:: Selected extract ::
.....
Comments on Provenance Data Model (PROV-DM) Draft

Hi all,

As I mentioned in this morning telecon, I went over the data model  
document last week as I was thinking about scenarios and examples for  
the primer.  I think there are key concepts that could be described  
better, and perhaps using more commonly occurring examples.

My main comments are summarized below.  I will add them to the issue  
tracker.

Yolanda




1) Definitions of "Activity"/"Event"/"ProcessExecution" should be more  
crisp and differentiable

In Section 2.1, the distinction made between "activities" and "events"  
is very unclear.  They should be better differentiated, and more  
importantly they should be related to ProcessExecution which should  
also be better defined.  Examples should be given of all to illustrate  
the distinctions.


2) Definition and examples of "agent" should be clarified

In Section 3, "agents" are defined as capable of controlling a  
process.  This is a key concept, and I still have trouble with that  
definition.  In later examples you have the Royal Society, I think it  
is important that we explain that if Carol runs the process and works  
for the Royal Society it may be more important that the RS run it  
rather than Carol herself.  IMHO (and I brought this up at some call  
weeks ago), the notion of agent must be tied to a participating entity  
(as described in Section 5.3.8) who is noted in the provenance record  
to be accountable (or if that is too legalistic a term, one could say  
responsible) for the action.  In any case, the current definition  
should be better supported by examples, like the Royal society one.   
Also, section 4.1/4.2 has examples of agents but they are all people  
(all 5 of them), perhaps a good thing would be to broaden the example  
to illustrate better what can be considered agents.


3) Simplify the references to "recipe"

Section 4.1:  I'd suggest to add to the example a css to create a web  
page as a "recipe", it seems to me like a simple example of a recipe  
that everyone with a web background can understand.  It is also an  
example where noone would think of representing it formally (as  
opposed to a workflow or a series of steps).

Section 5.2.2.: recipe link is described as "a domain-specific  
description of the activity".  Not clear the recipe link needs to be a  
description (eg the CSS program above).
.....
:: Information provided ::
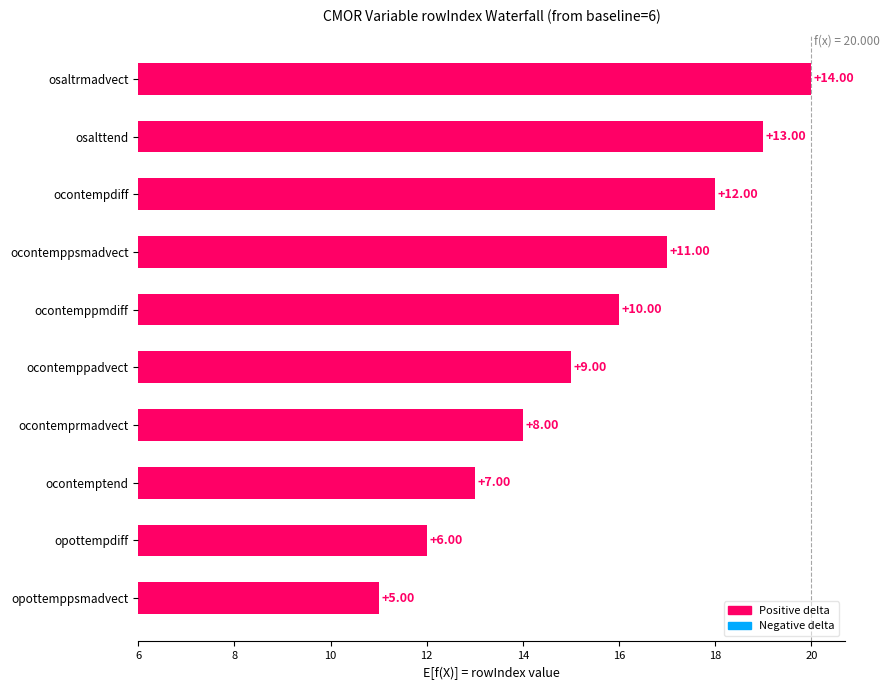

How many values are below 10?

5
.....
:: Exercise ::
Continue the comments on the Provenance Data Model (PROV-DM) draft, starting right after the sentence about the recipe link not needing to be a description.

:: Response to this exercise ::
4) Improve the examples to make them more intuitive and of broader  
appeal

Section 4.2:  It seems to me we are using non-intuitive or incomplete  
notions in the examples, which will make our documents that much  
harder to be understood and therefore the standard adopted.  For  
instance, if evt1, evt2, etc are timestamps, why not label them t1,  
t2, etc so they don't have a label that makes them look like events?   
Another case: It says "A file is read by a process execution".  The  
fact that a file being read is a ProcessExecution seems to me to be a  
very contrived example (I don't think we've ever discussed a  
provenance scenario where file reading was considered, because there  
are other more pressing processes to represent).  Another case:  
Somewhere it mentions "spellchecked" as an attribute, if so we should  
really show how the spellchecker program plays a role in the  
provenance record so this attribute becomes so.  Another case: all the  
examples of agents are people, but agents can be other things (eg the  
Royal Society that is used in another section).  Perhaps using a  
couple of scenarios of broad interest, for example publishing a web  
page that has diverse and rich content, or an example with linked data.

5) Producing and delivering resources as part of provenance

Section 5.3.3: It says "affected by".  This is an important notion,  
that is part of the definition of provenance from the XG (which was:  
"Provenance of a resource is a record that describes entities and  
processes involved in producing and delivering or otherwise  
influencing that resource.", see http://www.w3.org/2005/Incubator/prov/wiki/What_Is_Provenance) 
.  I think this issue of how manipulating or delivering a resource can  
be part of the provenance should be emphasized earlier and in other  
sections of the document.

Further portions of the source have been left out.